Isso explica, segundo Maddox, como muitas pessoas reagem a conteúdos gerados por IA. “Elas dizem: ‘mas eu concordo com a mensagem, seja ela real ou não’. Isso diz tudo. A IA é pura vibe”, afirma.
“Infelizmente, isso significa que algo como o Meta Vibes provavelmente vai fazer enorme sucesso com o público da Meta, que adora imagens criadas por IA. Não importa se é real, o que vale é a sensação.”
E é justamente isso que mais preocupa os especialistas. Esses aplicativos estão sendo empurrados para o público e tendem a prosperar, em parte porque já estamos acostumados com o poder persuasivo do conteúdo digital.

“A realidade agora é uma só, onde o autêntico e o sintético se fundem”, diz Ajder. “As pessoas têm experiências autênticas com a IA – experiências que as comovem, mudam suas crenças, suas relações e opiniões. Elas são influenciadas por amigos virtuais, por chatbots e por desinformação gerada por IA em zonas de conflito.”

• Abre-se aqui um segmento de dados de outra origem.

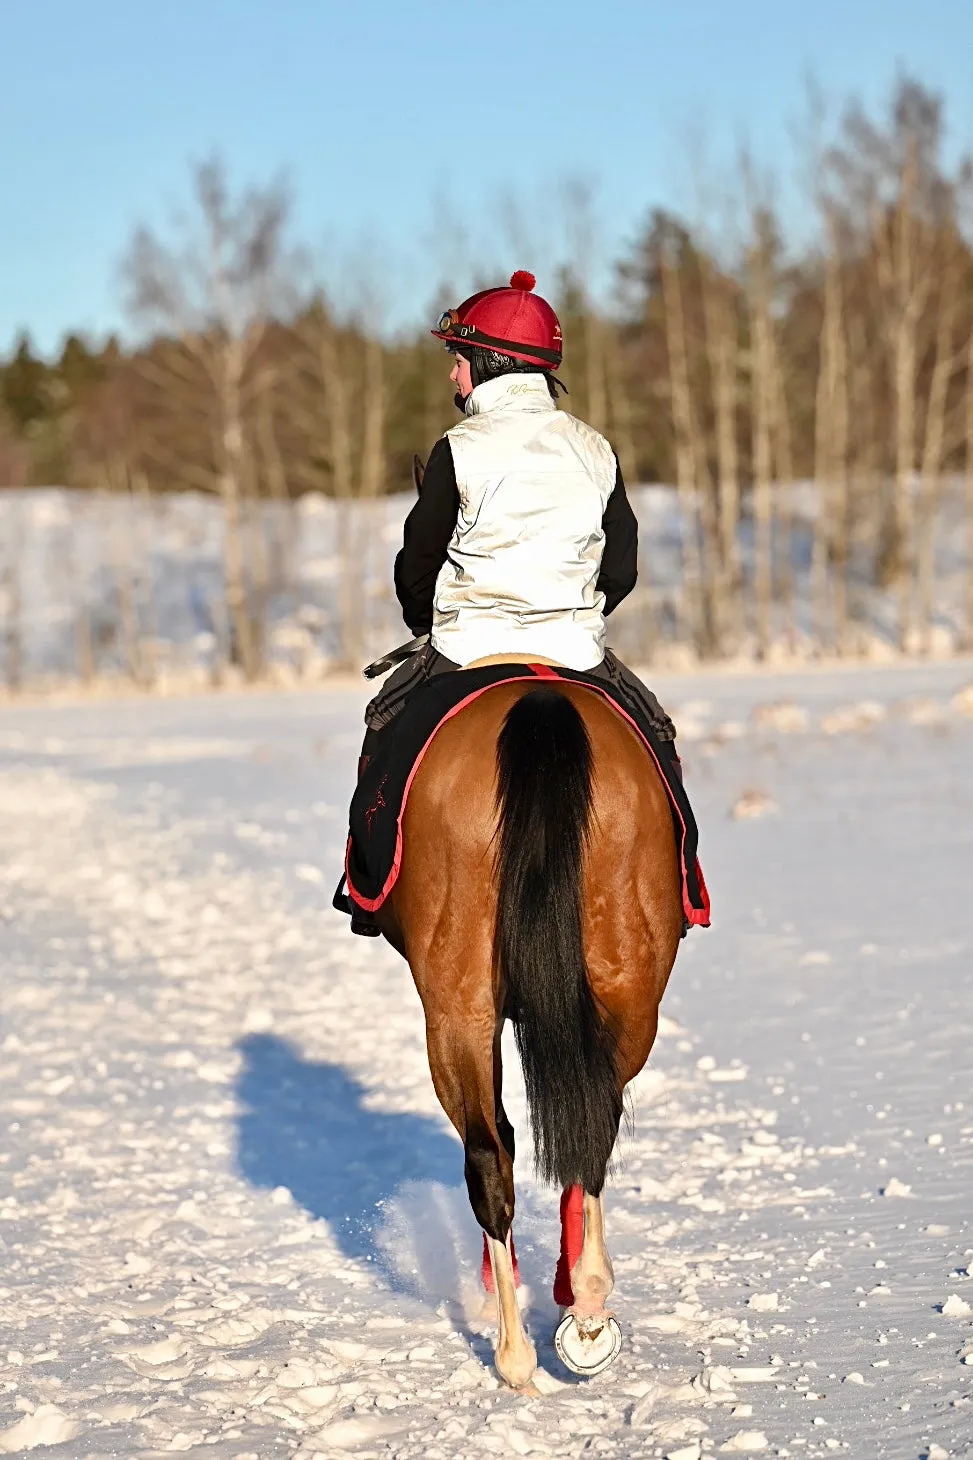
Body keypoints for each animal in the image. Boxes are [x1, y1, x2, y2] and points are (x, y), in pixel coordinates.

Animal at [371, 668, 680, 1384]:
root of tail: (539, 702)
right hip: (627, 991)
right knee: (588, 1126)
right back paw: (585, 1304)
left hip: (457, 1009)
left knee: (492, 1153)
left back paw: (517, 1353)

Ajder não acredita que Meta e OpenAI estejam considerando as reações emocionais provocadas pela IA.
“A motivação é puramente de mercado. Esses vídeos são baratos, rápidos de fazer, fáceis de escalar e geram engajamento, visualizações, cliques.” Mas, ao eliminar o “social” das redes sociais, o que essas empresas estão criando pode ter consequências muito mais graves do que apenas nos manter rolando a tela.